Would the kids have chosen to explore this boat without the egging on of the filmmakers? Would they even have been in its vicinity to consider it? Questions about the literal truth of Tchoupitoulas are thorny and perhaps besides the point. After all, the filmmakers aren't hiding the artifice. Early on, the boys ride over to New Orleans on the Algiers Ferry; before the film is halfway through, they race back to the station to catch the last boat home. They miss it and then mope about, uncertain of what to do: call their folks? Spend the night on the streets? Never do we see them do what, if this were "true," anyone would: Ask for help from the guys with the movie cameras.
If you can get over that meta-factual weirdness, though, the film is rich with pleasures.
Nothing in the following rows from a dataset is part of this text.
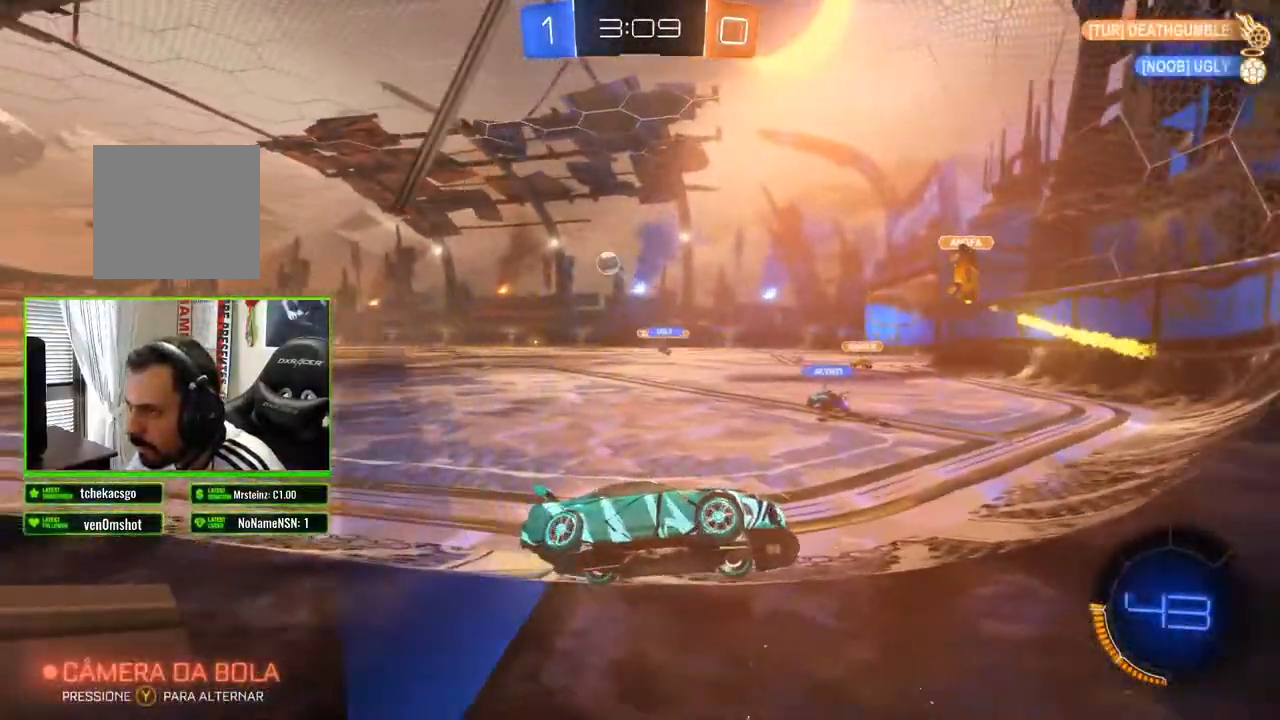
{"buttons": ["R2"], "left_stick": "left", "right_stick": "center", "events": [[133, "X", "down"], [267, "X", "up"]]}
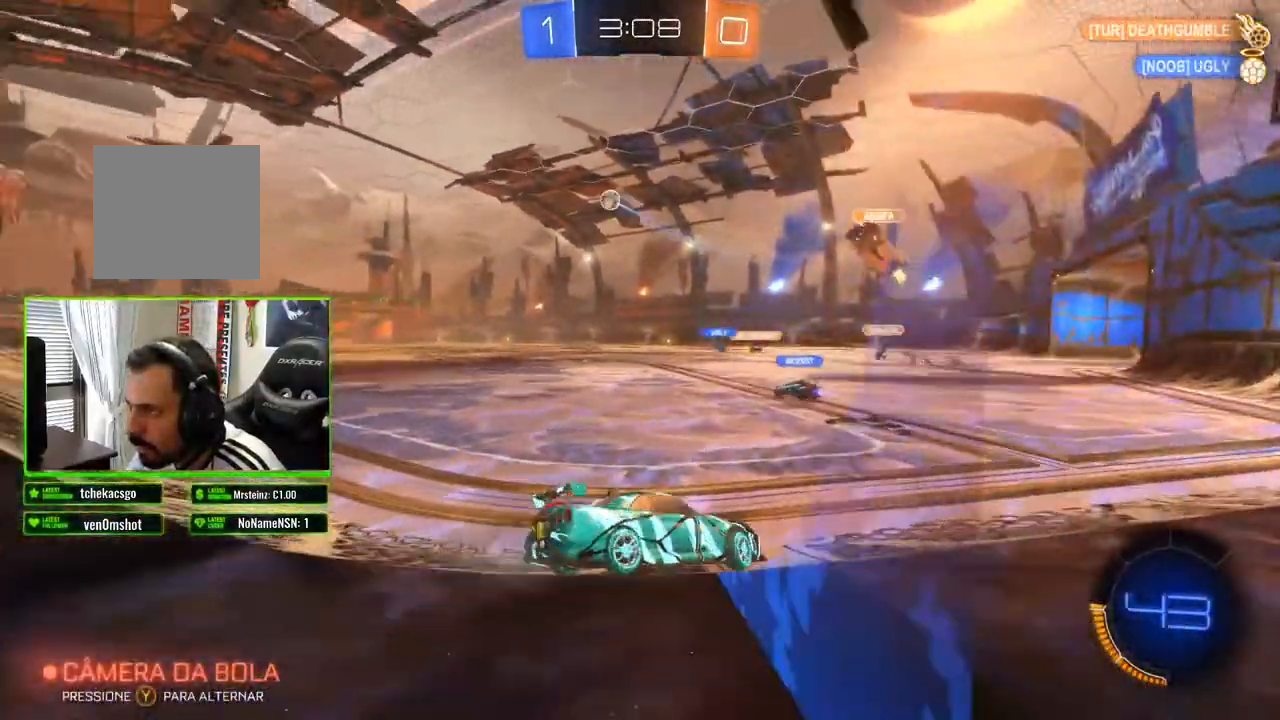
{"buttons": ["R2"], "left_stick": "left", "right_stick": "center", "events": []}
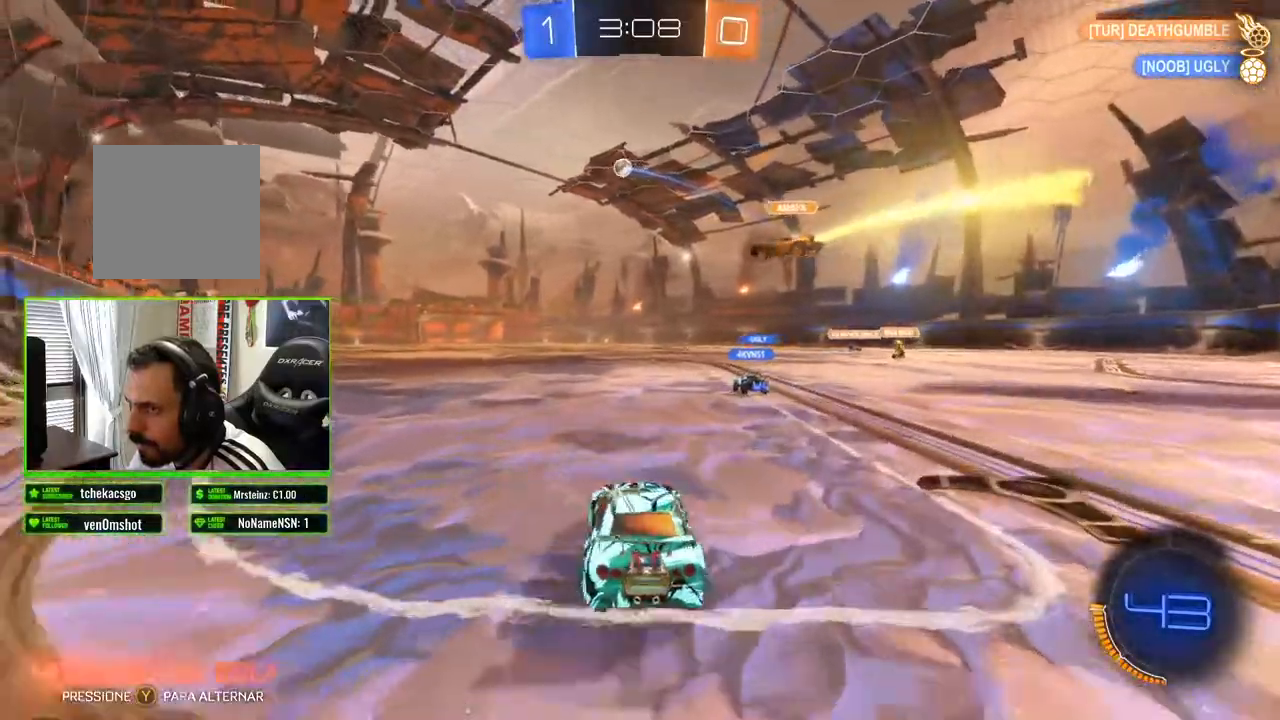
{"buttons": ["B", "R2"], "left_stick": "center", "right_stick": "center", "events": [[133, "B", "down"], [250, "left_stick", "center"], [400, "left_stick", "left"], [500, "left_stick", "center"]]}
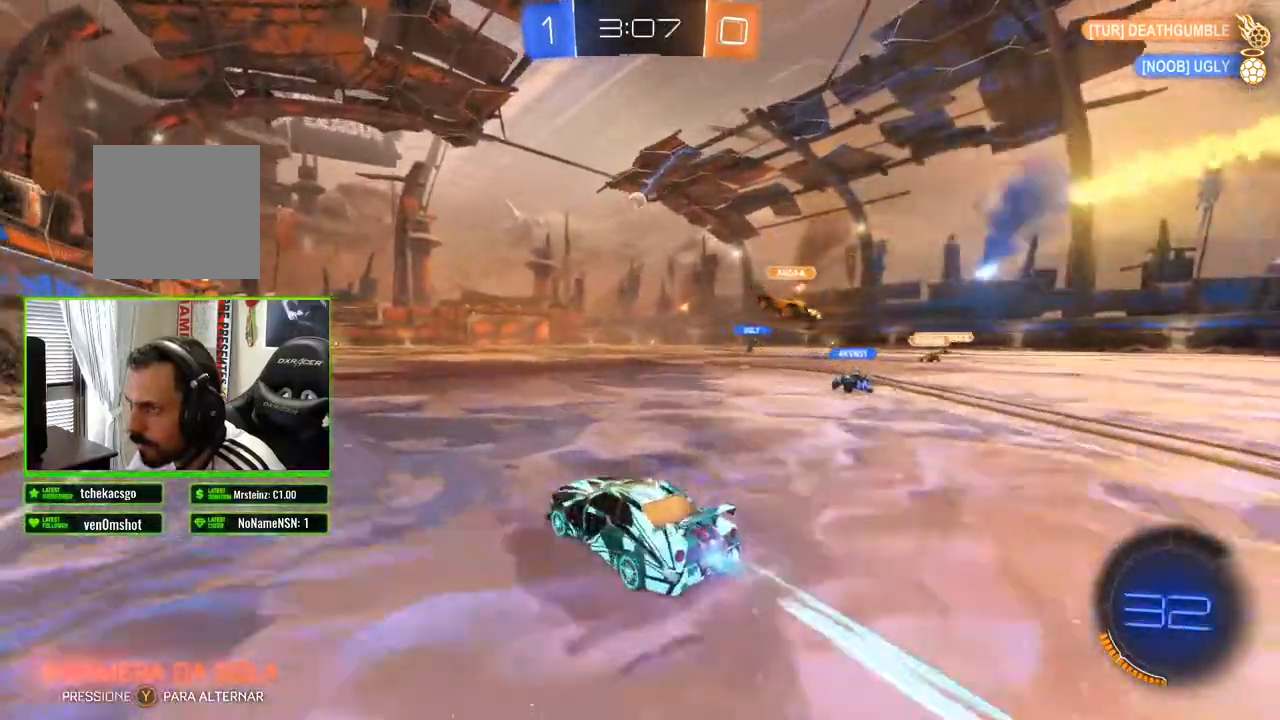
{"buttons": ["B", "R2"], "left_stick": "right", "right_stick": "center", "events": [[167, "left_stick", "left"], [300, "left_stick", "center"], [450, "left_stick", "right"]]}
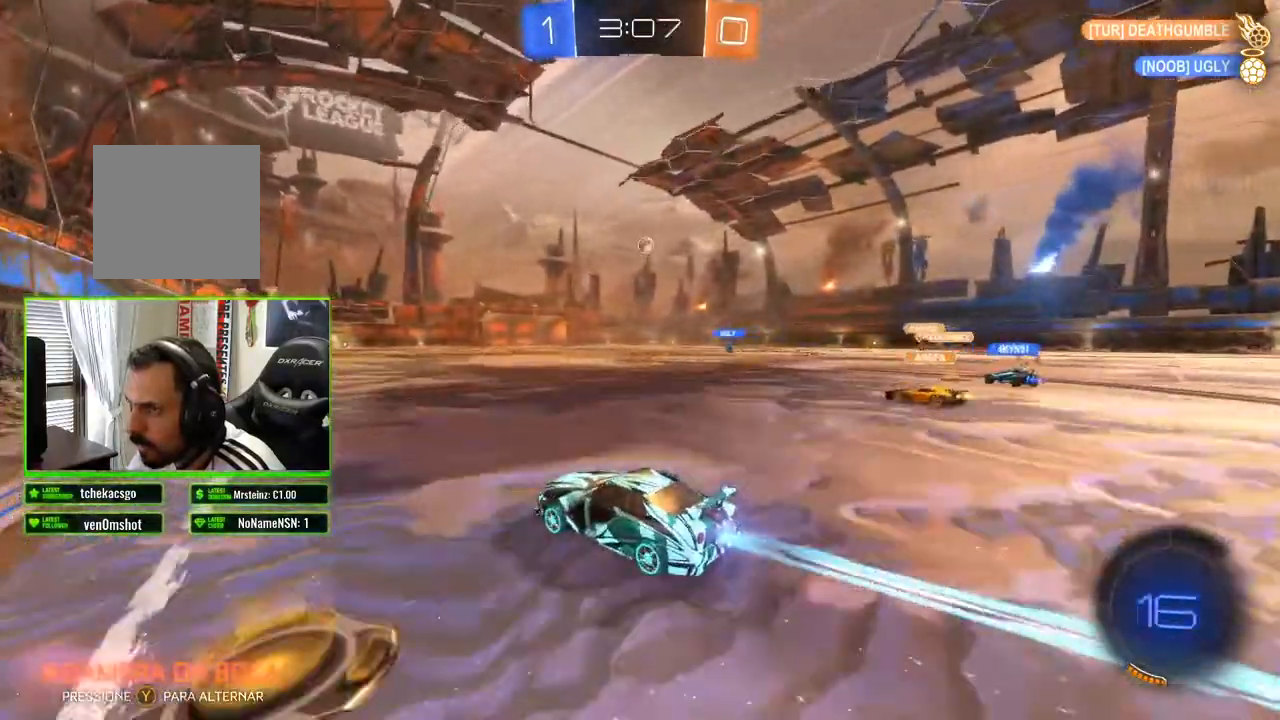
{"buttons": ["B", "R2"], "left_stick": "center", "right_stick": "center", "events": [[50, "left_stick", "center"]]}
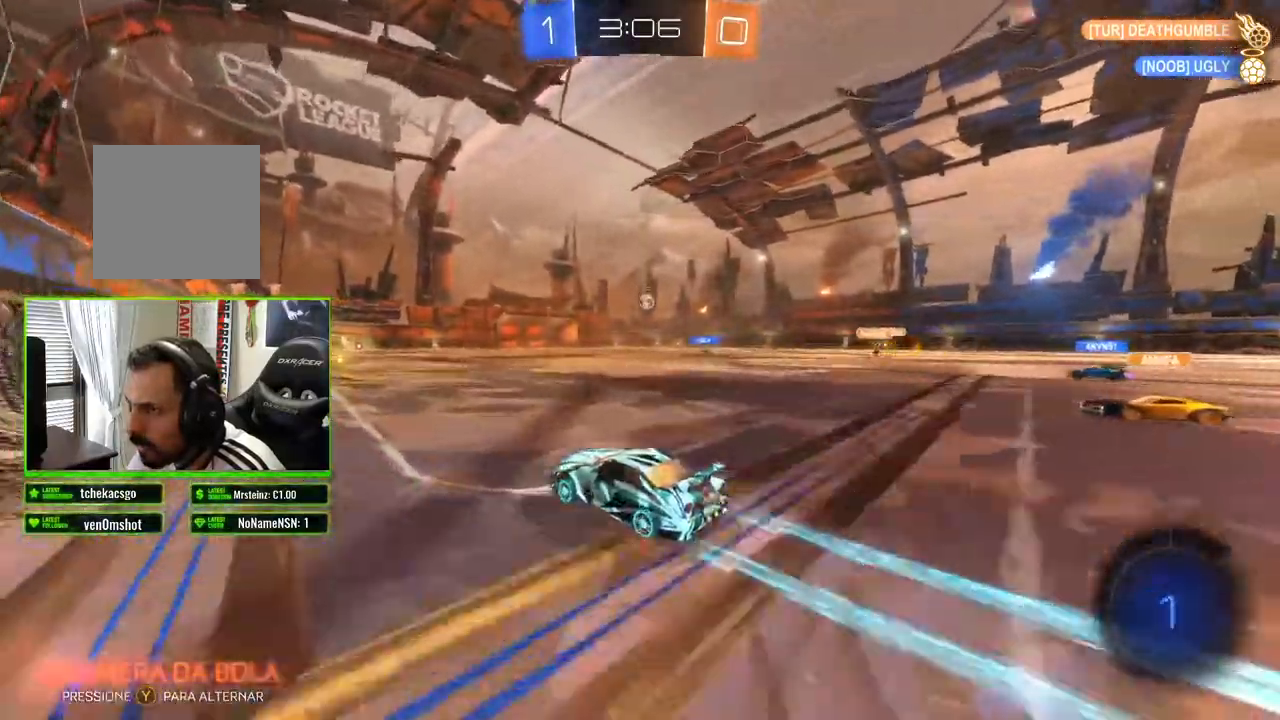
{"buttons": ["R2"], "left_stick": "center", "right_stick": "center", "events": [[83, "B", "up"], [317, "left_stick", "right"], [433, "left_stick", "center"]]}
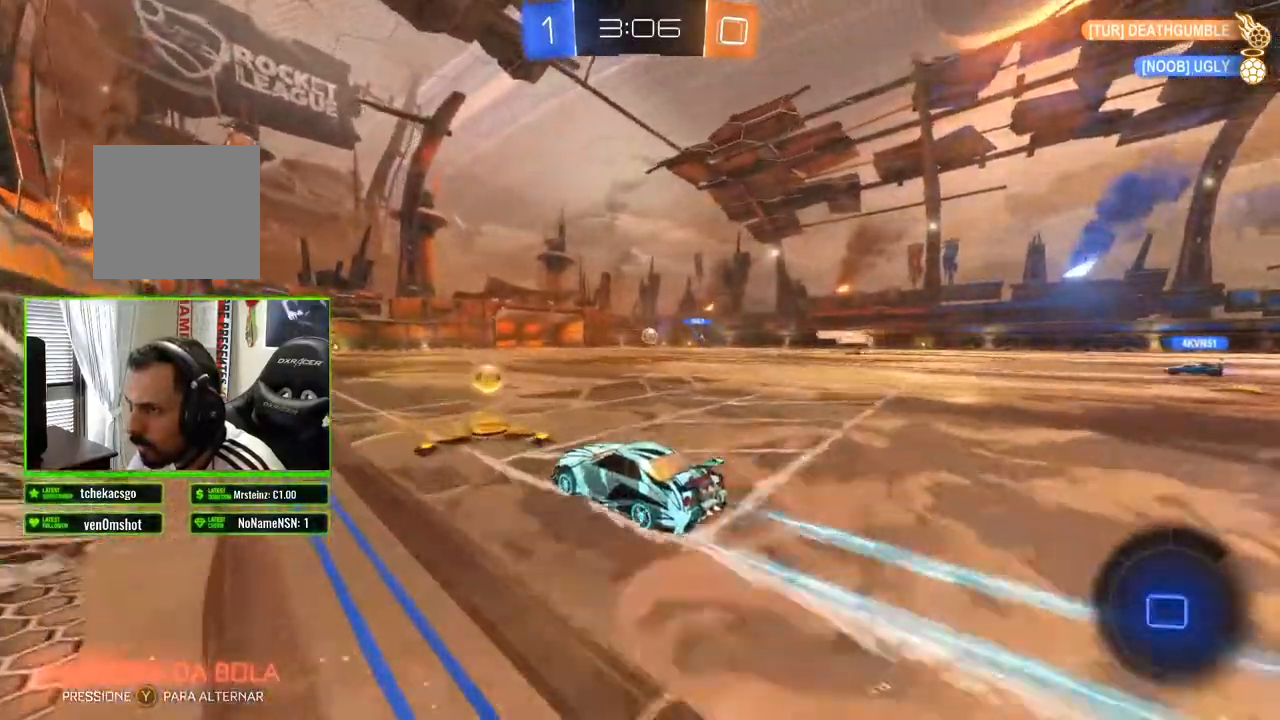
{"buttons": ["R2"], "left_stick": "center", "right_stick": "center", "events": [[100, "left_stick", "right"], [250, "left_stick", "center"]]}
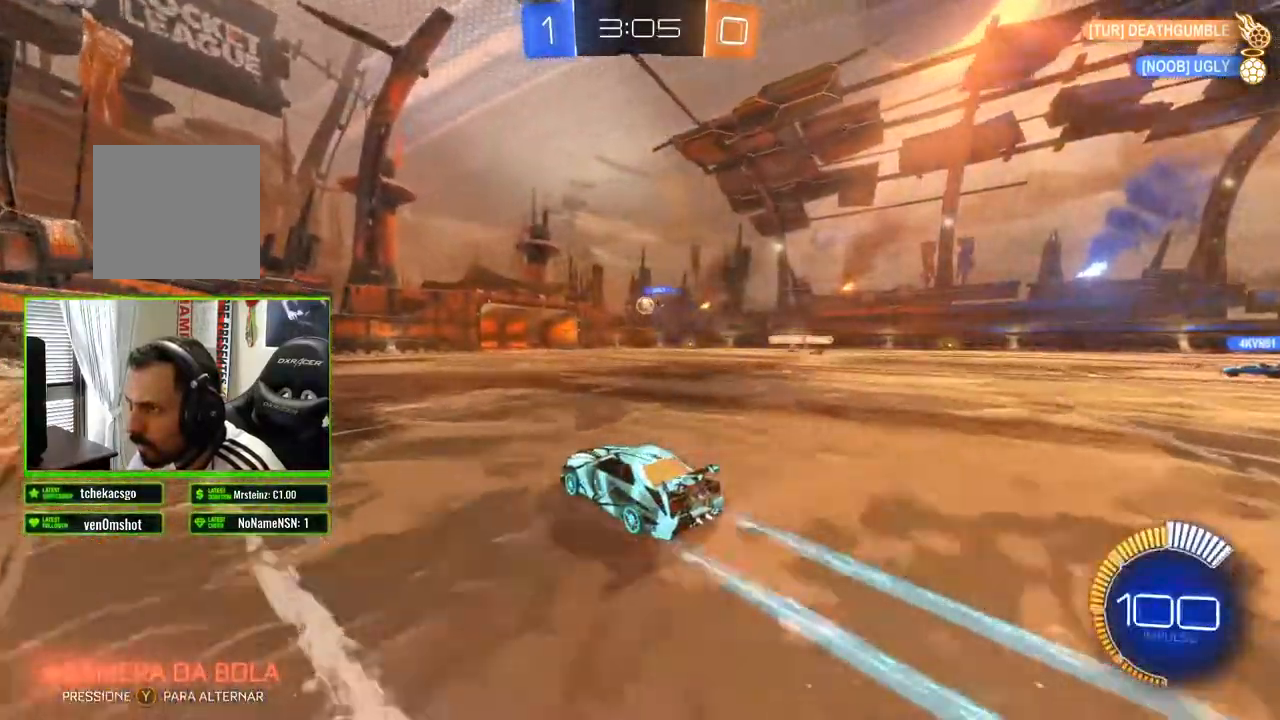
{"buttons": ["R2"], "left_stick": "right", "right_stick": "center", "events": [[183, "left_stick", "right"]]}
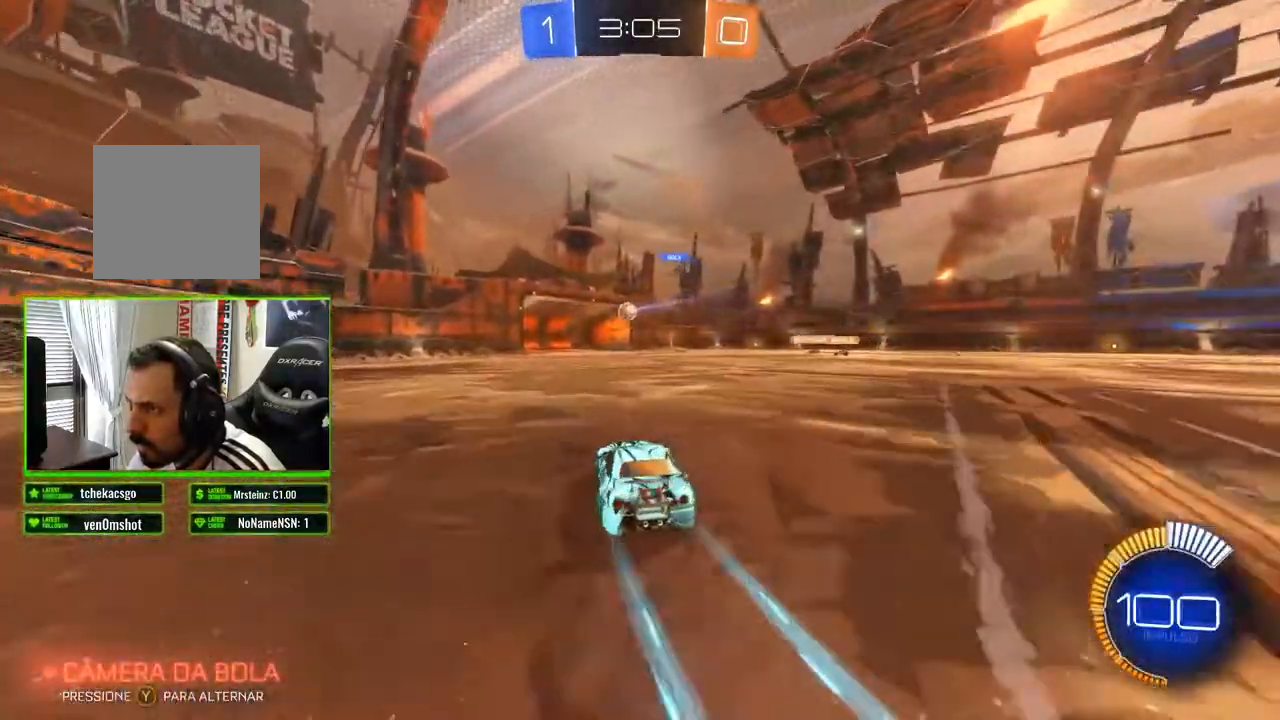
{"buttons": ["R2"], "left_stick": "center", "right_stick": "center", "events": [[133, "left_stick", "center"], [250, "DPAD_LEFT", "down"], [333, "DPAD_LEFT", "up"], [417, "DPAD_UP", "down"], [483, "DPAD_UP", "up"]]}
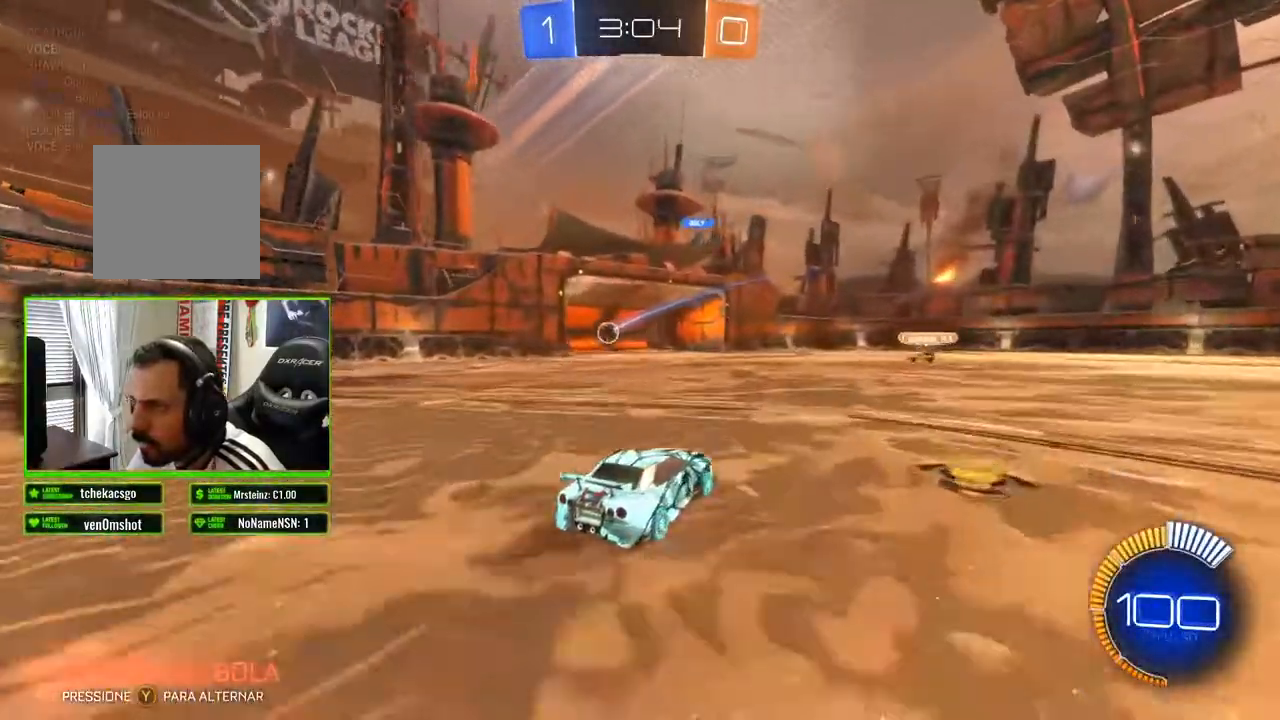
{"buttons": ["B", "R2"], "left_stick": "up-right", "right_stick": "center", "events": [[283, "left_stick", "up-right"], [383, "B", "down"]]}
William occasionally narrates his dreams: Not only will he learn to fly, but he also says, "I'll be the first person with a star on the walk of fame for flying." The Rosses sometimes leave the boys behind and venture off into the nightlife: We see strippers in a dressing room parsing the lyrics of "Iko Iko"; we see a flirtatious oyster shucker joke with the sweetest of old women that shellfish "is gonna make you rock and roll, baby." She sniffs back, "I'm not worried about that."
The Rosses offer little context. There's no talk of Katrina or the city's class and racial divides or why sometimes the film is set during Mardi Gras and other times it isn't. There's just New Orleans and a trio of likable kids, trooping through it, finding every marvel.